Entrei num
ônibus da Itapemirim como nas quatro vezes anteriores, após comprar a passagem
a duras penas. Na data, hora e local indicados, subi a escadinha (ainda) marrom
como sempre fora. Essa parte não mudou muito. Apenas a cor do ônibus sofreu
alguma alteração, hoje mais um amarelo desbotado, mas a qualidade interna e a
competência dos motoristas continuam as mesmas.
O velho Ita
seguiu o mesmo curso: as três ou quatro da tarde, sol já sumindo lá pras bandas
de Teresina, encostamos no ponto de apoio de Salgueiro, onde cruzam a 232 e a
116. Deixaria a primeira e seguiríamos a segunda até o centro da Bahia. O ônibus continua seu curso no entardecer do
Nordeste sempre seco, as árvores de um cinza que dá o nome “Caatinga”.
À noite
atravessamos o Velho Chico e seguimos na longa estrada da Bahia, nada menos que
900 km de chão. Eh Bahia! Imenso como sempre. Desde o sertão de Juazeiro até
Teixeira de Freitas, um pouquinho pra lá, quase na divisa com São Mateus. Estamos na 101, ou Translitoranea, muito
embora esse nome não seja muito conhecido.
Na velha e
boa Bahia, há um misto de sedução, medo e cansaço. Entramos à noite no sertão
árido, e após o trevo de Feira, majestoso e intrigante, onde o Brasil se
encontra e se dispersa ao mesmo tempo, chegamos ao sul, seguindo em direção a São
Jorge dos ilhéus, passamos por Gandu e Guanambi. Claro que não chegamos à Terra
do Mar Sem Fim, apenas por Itabuna. Depois Eunápolis, Itamaraju e Itagimirim,
até atingirmos Teixeira de Freitas. E já é noite de novo. Porque na Bahia é assim:
entra-se a noite e sai à noite.

# Material de origem
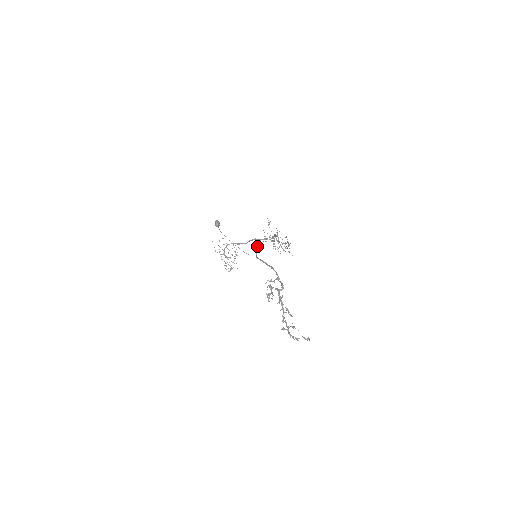
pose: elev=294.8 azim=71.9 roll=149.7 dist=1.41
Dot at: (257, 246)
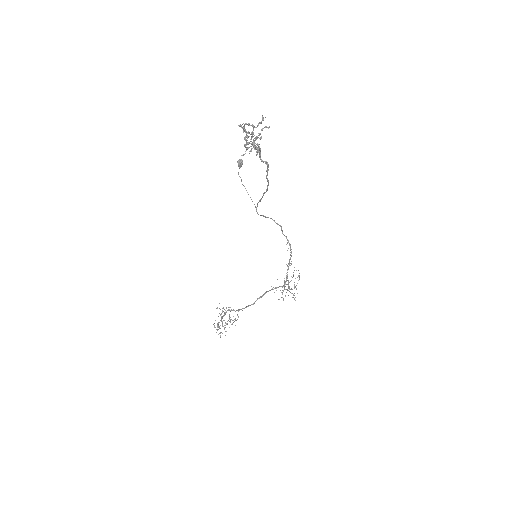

# Tarefa obrigatória 1
No relato da viagem de ônibus, em que lugar o ônibus encostou por volta das três ou quatro da tarde?
# Tarefa obrigatória 2
Reproduza o trecho do relato da viagem de ônibus que começa em "O velho Ita" e termina em "seja muito conhecido.", trocando "ônibus" por "coletivo".
# Tarefa obrigatória 3
Retome o relato da viagem de ônibus pela Bahia a partir do ponto em que ele para.

# Resposta final 1
No ponto de apoio de Salgueiro, onde cruzam a 232 e a 116.

# Resposta final 2
O velho Ita
seguiu o mesmo curso: as três ou quatro da tarde, sol já sumindo lá pras bandas
de Teresina, encostamos no ponto de apoio de Salgueiro, onde cruzam a 232 e a
116. Deixaria a primeira e seguiríamos a segunda até o centro da Bahia. O coletivo continua seu curso no entardecer do
Nordeste sempre seco, as árvores de um cinza que dá o nome “Caatinga”.
À noite
atravessamos o Velho Chico e seguimos na longa estrada da Bahia, nada menos que
900 km de chão. Eh Bahia! Imenso como sempre. Desde o sertão de Juazeiro até
Teixeira de Freitas, um pouquinho pra lá, quase na divisa com São Mateus. Estamos na 101, ou Translitoranea, muito
embora esse nome não seja muito conhecido.

# Resposta final 3
Os eucaliptos
e as curvas da estrada denunciam que estamos próximos a São Mateus. O ônibus já
é quase uma família. As pessoas se conhecem e trocam informações de suas
terras, desde a saída de Campina Grande, no centro da Paraíba. Já passamos por
Linhares, Cariacica e região metropolitana de Vitória e nos aproximamos da
terra do velho bus, terra do Rei: Cachoeiro de Itapemirim, esta já não é mais
tão pequena assim.
Entramos nos
Campos dos Goitacazes e seguimos em direção a Três Rios. Pela manhã,
atravessamos a encantadora Ponte, tão encantadora quanto imensa. Aos primeiros
raios do sol, paramos na Rodoviária Novo Rio. O Cristo surge ao longe. Cruzamos
a terra de São Sebastião pela Avenida Brasil de norte a sul até entrarmos nas
pirambeiras da Dutra. Enfim, Queluz.
Estamos no
eldorado insólito, insano, estranho, que nos espera. Queluz é a última parada antes
de chegarmos ao Tietê. No caminho, a Terra da Virgem e as imensas fábricas de
São José dos Campos. Aos poucos vamos sentindo o cheiro de São Paulo. Guararema,
Santa Isabel, Guarulhos (não necessariamente nessa ordem). O fluxo de veículo
da Marginal denuncia: estamos chegando.
O vai-e-vem
da Rodoviária mostra-nos um outro mundo. Perdidos numa selva de pedras sem fim.
Assim como Conceição, vamos em busca de tudo e encontrarmos o nada. Isso aqui
não mudou muito desde O Quinze. E já estamos em outro Quinze. Somos viajantes
andarilhos de uma terra, de um destino...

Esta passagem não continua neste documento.